YOUR TASK> Convert all the entries below into a Markdown table with the columns Row and Line. Give each nonblank line its own row, numbered in order, and leave out the blank lines.

Quiz items based on charts:
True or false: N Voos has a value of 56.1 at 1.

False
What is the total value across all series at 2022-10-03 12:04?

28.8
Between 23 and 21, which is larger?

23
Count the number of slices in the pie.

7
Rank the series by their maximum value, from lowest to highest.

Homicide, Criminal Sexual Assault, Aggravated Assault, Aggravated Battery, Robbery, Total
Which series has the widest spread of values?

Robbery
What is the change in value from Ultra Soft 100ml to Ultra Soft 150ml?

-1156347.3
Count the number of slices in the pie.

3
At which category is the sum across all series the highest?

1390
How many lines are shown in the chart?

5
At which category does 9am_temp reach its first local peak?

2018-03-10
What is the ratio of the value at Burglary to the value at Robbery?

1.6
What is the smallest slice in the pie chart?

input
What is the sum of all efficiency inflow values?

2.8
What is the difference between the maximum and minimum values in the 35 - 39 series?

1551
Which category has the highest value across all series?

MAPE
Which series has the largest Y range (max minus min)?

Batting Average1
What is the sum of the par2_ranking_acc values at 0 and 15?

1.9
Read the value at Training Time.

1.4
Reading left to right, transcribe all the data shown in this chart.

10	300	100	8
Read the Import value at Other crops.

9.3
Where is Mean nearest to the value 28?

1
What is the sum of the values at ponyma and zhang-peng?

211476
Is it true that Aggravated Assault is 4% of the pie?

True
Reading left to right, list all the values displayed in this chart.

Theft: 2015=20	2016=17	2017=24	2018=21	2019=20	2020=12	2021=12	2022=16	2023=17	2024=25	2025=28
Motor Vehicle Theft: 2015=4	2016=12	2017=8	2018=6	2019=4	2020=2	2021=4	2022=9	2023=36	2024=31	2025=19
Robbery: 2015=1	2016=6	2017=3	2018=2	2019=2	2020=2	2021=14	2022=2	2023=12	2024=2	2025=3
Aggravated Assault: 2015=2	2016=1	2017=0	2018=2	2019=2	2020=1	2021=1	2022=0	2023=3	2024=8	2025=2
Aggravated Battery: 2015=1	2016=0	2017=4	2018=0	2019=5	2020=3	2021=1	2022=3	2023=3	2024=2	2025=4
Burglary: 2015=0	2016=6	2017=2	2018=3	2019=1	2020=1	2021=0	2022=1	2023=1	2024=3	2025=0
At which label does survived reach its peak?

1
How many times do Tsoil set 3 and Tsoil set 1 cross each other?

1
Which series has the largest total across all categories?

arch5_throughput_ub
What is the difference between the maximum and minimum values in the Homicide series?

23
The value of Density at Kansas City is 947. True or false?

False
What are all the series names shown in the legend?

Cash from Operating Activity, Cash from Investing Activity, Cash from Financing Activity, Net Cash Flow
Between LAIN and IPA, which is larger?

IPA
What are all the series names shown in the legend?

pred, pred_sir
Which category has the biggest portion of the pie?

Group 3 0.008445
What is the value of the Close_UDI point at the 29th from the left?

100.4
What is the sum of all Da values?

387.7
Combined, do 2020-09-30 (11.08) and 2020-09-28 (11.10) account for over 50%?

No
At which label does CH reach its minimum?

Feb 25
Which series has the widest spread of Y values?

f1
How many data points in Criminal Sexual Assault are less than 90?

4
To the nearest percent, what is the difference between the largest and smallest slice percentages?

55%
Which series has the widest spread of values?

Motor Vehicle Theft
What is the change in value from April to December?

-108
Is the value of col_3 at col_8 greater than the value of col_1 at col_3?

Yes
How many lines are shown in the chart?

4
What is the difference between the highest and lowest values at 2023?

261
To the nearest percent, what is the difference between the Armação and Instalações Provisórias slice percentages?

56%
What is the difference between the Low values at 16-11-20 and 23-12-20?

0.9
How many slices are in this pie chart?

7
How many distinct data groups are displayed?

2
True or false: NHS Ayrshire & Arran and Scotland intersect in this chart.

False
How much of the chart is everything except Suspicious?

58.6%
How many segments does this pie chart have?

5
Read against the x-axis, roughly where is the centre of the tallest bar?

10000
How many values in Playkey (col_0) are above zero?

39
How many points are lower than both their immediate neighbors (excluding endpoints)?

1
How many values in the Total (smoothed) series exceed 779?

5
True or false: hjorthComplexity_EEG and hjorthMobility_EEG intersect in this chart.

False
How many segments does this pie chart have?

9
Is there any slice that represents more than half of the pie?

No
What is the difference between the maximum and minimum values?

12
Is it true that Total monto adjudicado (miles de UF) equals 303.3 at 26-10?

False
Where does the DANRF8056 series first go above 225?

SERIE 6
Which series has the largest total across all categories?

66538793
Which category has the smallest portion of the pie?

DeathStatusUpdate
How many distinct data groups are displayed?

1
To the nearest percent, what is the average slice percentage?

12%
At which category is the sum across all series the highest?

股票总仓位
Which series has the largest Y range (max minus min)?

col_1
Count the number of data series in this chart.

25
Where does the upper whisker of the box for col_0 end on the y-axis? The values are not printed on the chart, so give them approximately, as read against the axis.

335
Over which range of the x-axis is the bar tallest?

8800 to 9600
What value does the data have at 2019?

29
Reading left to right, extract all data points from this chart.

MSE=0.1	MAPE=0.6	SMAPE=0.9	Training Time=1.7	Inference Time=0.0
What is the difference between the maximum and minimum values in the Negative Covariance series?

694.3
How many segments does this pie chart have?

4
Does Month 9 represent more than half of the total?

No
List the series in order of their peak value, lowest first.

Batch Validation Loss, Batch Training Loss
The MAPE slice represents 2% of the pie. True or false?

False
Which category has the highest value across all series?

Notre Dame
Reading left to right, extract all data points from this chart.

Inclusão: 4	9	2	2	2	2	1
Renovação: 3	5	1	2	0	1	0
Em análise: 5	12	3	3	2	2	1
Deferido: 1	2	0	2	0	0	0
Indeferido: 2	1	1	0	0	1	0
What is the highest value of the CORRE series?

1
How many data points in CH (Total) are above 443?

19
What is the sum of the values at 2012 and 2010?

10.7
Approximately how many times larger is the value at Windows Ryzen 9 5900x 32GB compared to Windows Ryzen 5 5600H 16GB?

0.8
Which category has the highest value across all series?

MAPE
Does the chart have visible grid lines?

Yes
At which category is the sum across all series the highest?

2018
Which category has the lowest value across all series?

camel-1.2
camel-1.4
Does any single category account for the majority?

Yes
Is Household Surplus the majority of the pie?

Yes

THE COMPLETED TASK>
| Row | Line |
|---|---|
| 1 | True or false: N Voos has a value of 56.1 at 1. |
| 2 | False |
| 3 | What is the total value across all series at 2022-10-03 12:04? |
| 4 | 28.8 |
| 5 | Between 23 and 21, which is larger? |
| 6 | 23 |
| 7 | Count the number of slices in the pie. |
| 8 | 7 |
| 9 | Rank the series by their maximum value, from lowest to highest. |
| 10 | Homicide, Criminal Sexual Assault, Aggravated Assault, Aggravated Battery, Robbery, Total |
| 11 | Which series has the widest spread of values? |
| 12 | Robbery |
| 13 | What is the change in value from Ultra Soft 100ml to Ultra Soft 150ml? |
| 14 | -1156347.3 |
| 15 | Count the number of slices in the pie. |
| 16 | 3 |
| 17 | At which category is the sum across all series the highest? |
| 18 | 1390 |
| 19 | How many lines are shown in the chart? |
| 20 | 5 |
| 21 | At which category does 9am_temp reach its first local peak? |
| 22 | 2018-03-10 |
| 23 | What is the ratio of the value at Burglary to the value at Robbery? |
| 24 | 1.6 |
| 25 | What is the smallest slice in the pie chart? |
| 26 | input |
| 27 | What is the sum of all efficiency inflow values? |
| 28 | 2.8 |
| 29 | What is the difference between the maximum and minimum values in the 35 - 39 series? |
| 30 | 1551 |
| 31 | Which category has the highest value across all series? |
| 32 | MAPE |
| 33 | Which series has the largest Y range (max minus min)? |
| 34 | Batting Average1 |
| 35 | What is the sum of the par2_ranking_acc values at 0 and 15? |
| 36 | 1.9 |
| 37 | Read the value at Training Time. |
| 38 | 1.4 |
| 39 | Reading left to right, transcribe all the data shown in this chart. |
| 40 | 10	300	100	8 |
| 41 | Read the Import value at Other crops. |
| 42 | 9.3 |
| 43 | Where is Mean nearest to the value 28? |
| 44 | 1 |
| 45 | What is the sum of the values at ponyma and zhang-peng? |
| 46 | 211476 |
| 47 | Is it true that Aggravated Assault is 4% of the pie? |
| 48 | True |
| 49 | Reading left to right, list all the values displayed in this chart. |
| 50 | Theft: 2015=20	2016=17	2017=24	2018=21	2019=20	2020=12	2021=12	2022=16	2023=17	2024=25	2025=28 |
| 51 | Motor Vehicle Theft: 2015=4	2016=12	2017=8	2018=6	2019=4	2020=2	2021=4	2022=9	2023=36	2024=31	2025=19 |
| 52 | Robbery: 2015=1	2016=6	2017=3	2018=2	2019=2	2020=2	2021=14	2022=2	2023=12	2024=2	2025=3 |
| 53 | Aggravated Assault: 2015=2	2016=1	2017=0	2018=2	2019=2	2020=1	2021=1	2022=0	2023=3	2024=8	2025=2 |
| 54 | Aggravated Battery: 2015=1	2016=0	2017=4	2018=0	2019=5	2020=3	2021=1	2022=3	2023=3	2024=2	2025=4 |
| 55 | Burglary: 2015=0	2016=6	2017=2	2018=3	2019=1	2020=1	2021=0	2022=1	2023=1	2024=3	2025=0 |
| 56 | At which label does survived reach its peak? |
| 57 | 1 |
| 58 | How many times do Tsoil set 3 and Tsoil set 1 cross each other? |
| 59 | 1 |
| 60 | Which series has the largest total across all categories? |
| 61 | arch5_throughput_ub |
| 62 | What is the difference between the maximum and minimum values in the Homicide series? |
| 63 | 23 |
| 64 | The value of Density at Kansas City is 947. True or false? |
| 65 | False |
| 66 | What are all the series names shown in the legend? |
| 67 | Cash from Operating Activity, Cash from Investing Activity, Cash from Financing Activity, Net Cash Flow |
| 68 | Between LAIN and IPA, which is larger? |
| 69 | IPA |
| 70 | What are all the series names shown in the legend? |
| 71 | pred, pred_sir |
| 72 | Which category has the biggest portion of the pie? |
| 73 | Group 3 0.008445 |
| 74 | What is the value of the Close_UDI point at the 29th from the left? |
| 75 | 100.4 |
| 76 | What is the sum of all Da values? |
| 77 | 387.7 |
| 78 | Combined, do 2020-09-30 (11.08) and 2020-09-28 (11.10) account for over 50%? |
| 79 | No |
| 80 | At which label does CH reach its minimum? |
| 81 | Feb 25 |
| 82 | Which series has the widest spread of Y values? |
| 83 | f1 |
| 84 | How many data points in Criminal Sexual Assault are less than 90? |
| 85 | 4 |
| 86 | To the nearest percent, what is the difference between the largest and smallest slice percentages? |
| 87 | 55% |
| 88 | Which series has the widest spread of values? |
| 89 | Motor Vehicle Theft |
| 90 | What is the change in value from April to December? |
| 91 | -108 |
| 92 | Is the value of col_3 at col_8 greater than the value of col_1 at col_3? |
| 93 | Yes |
| 94 | How many lines are shown in the chart? |
| 95 | 4 |
| 96 | What is the difference between the highest and lowest values at 2023? |
| 97 | 261 |
| 98 | To the nearest percent, what is the difference between the Armação and Instalações Provisórias slice percentages? |
| 99 | 56% |
| 100 | What is the difference between the Low values at 16-11-20 and 23-12-20? |
| 101 | 0.9 |
| 102 | How many slices are in this pie chart? |
| 103 | 7 |
| 104 | How many distinct data groups are displayed? |
| 105 | 2 |
| 106 | True or false: NHS Ayrshire & Arran and Scotland intersect in this chart. |
| 107 | False |
| 108 | How much of the chart is everything except Suspicious? |
| 109 | 58.6% |
| 110 | How many segments does this pie chart have? |
| 111 | 5 |
| 112 | Read against the x-axis, roughly where is the centre of the tallest bar? |
| 113 | 10000 |
| 114 | How many values in Playkey (col_0) are above zero? |
| 115 | 39 |
| 116 | How many points are lower than both their immediate neighbors (excluding endpoints)? |
| 117 | 1 |
| 118 | How many values in the Total (smoothed) series exceed 779? |
| 119 | 5 |
| 120 | True or false: hjorthComplexity_EEG and hjorthMobility_EEG intersect in this chart. |
| 121 | False |
| 122 | How many segments does this pie chart have? |
| 123 | 9 |
| 124 | Is there any slice that represents more than half of the pie? |
| 125 | No |
| 126 | What is the difference between the maximum and minimum values? |
| 127 | 12 |
| 128 | Is it true that Total monto adjudicado (miles de UF) equals 303.3 at 26-10? |
| 129 | False |
| 130 | Where does the DANRF8056 series first go above 225? |
| 131 | SERIE 6 |
| 132 | Which series has the largest total across all categories? |
| 133 | 66538793 |
| 134 | Which category has the smallest portion of the pie? |
| 135 | DeathStatusUpdate |
| 136 | How many distinct data groups are displayed? |
| 137 | 1 |
| 138 | To the nearest percent, what is the average slice percentage? |
| 139 | 12% |
| 140 | At which category is the sum across all series the highest? |
| 141 | 股票总仓位 |
| 142 | Which series has the largest Y range (max minus min)? |
| 143 | col_1 |
| 144 | Count the number of data series in this chart. |
| 145 | 25 |
| 146 | Where does the upper whisker of the box for col_0 end on the y-axis? The values are not printed on the chart, so give them approximately, as read against the axis. |
| 147 | 335 |
| 148 | Over which range of the x-axis is the bar tallest? |
| 149 | 8800 to 9600 |
| 150 | What value does the data have at 2019? |
| 151 | 29 |
| 152 | Reading left to right, extract all data points from this chart. |
| 153 | MSE=0.1	MAPE=0.6	SMAPE=0.9	Training Time=1.7	Inference Time=0.0 |
| 154 | What is the difference between the maximum and minimum values in the Negative Covariance series? |
| 155 | 694.3 |
| 156 | How many segments does this pie chart have? |
| 157 | 4 |
| 158 | Does Month 9 represent more than half of the total? |
| 159 | No |
| 160 | List the series in order of their peak value, lowest first. |
| 161 | Batch Validation Loss, Batch Training Loss |
| 162 | The MAPE slice represents 2% of the pie. True or false? |
| 163 | False |
| 164 | Which category has the highest value across all series? |
| 165 | Notre Dame |
| 166 | Reading left to right, extract all data points from this chart. |
| 167 | Inclusão: 4	9	2	2	2	2	1 |
| 168 | Renovação: 3	5	1	2	0	1	0 |
| 169 | Em análise: 5	12	3	3	2	2	1 |
| 170 | Deferido: 1	2	0	2	0	0	0 |
| 171 | Indeferido: 2	1	1	0	0	1	0 |
| 172 | What is the highest value of the CORRE series? |
| 173 | 1 |
| 174 | How many data points in CH (Total) are above 443? |
| 175 | 19 |
| 176 | What is the sum of the values at 2012 and 2010? |
| 177 | 10.7 |
| 178 | Approximately how many times larger is the value at Windows Ryzen 9 5900x 32GB compared to Windows Ryzen 5 5600H 16GB? |
| 179 | 0.8 |
| 180 | Which category has the highest value across all series? |
| 181 | MAPE |
| 182 | Does the chart have visible grid lines? |
| 183 | Yes |
| 184 | At which category is the sum across all series the highest? |
| 185 | 2018 |
| 186 | Which category has the lowest value across all series? |
| 187 | camel-1.2 |
| 188 | camel-1.4 |
| 189 | Does any single category account for the majority? |
| 190 | Yes |
| 191 | Is Household Surplus the majority of the pie? |
| 192 | Yes |